What the task requires :: What is needed here is every entry, retyped exactly.

Supplied data ::
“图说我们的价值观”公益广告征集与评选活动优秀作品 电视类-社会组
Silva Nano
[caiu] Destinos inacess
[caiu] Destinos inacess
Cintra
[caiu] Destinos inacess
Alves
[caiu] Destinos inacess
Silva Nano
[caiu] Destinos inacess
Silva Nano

Response for this exercise ::
“图说我们的价值观”公益广告征集与评选活动优秀作品 电视类-社会组
Silva Nano
[caiu] Destinos inacess
[caiu] Destinos inacess
Cintra
[caiu] Destinos inacess
Alves
[caiu] Destinos inacess
Silva Nano
[caiu] Destinos inacess
Silva Nano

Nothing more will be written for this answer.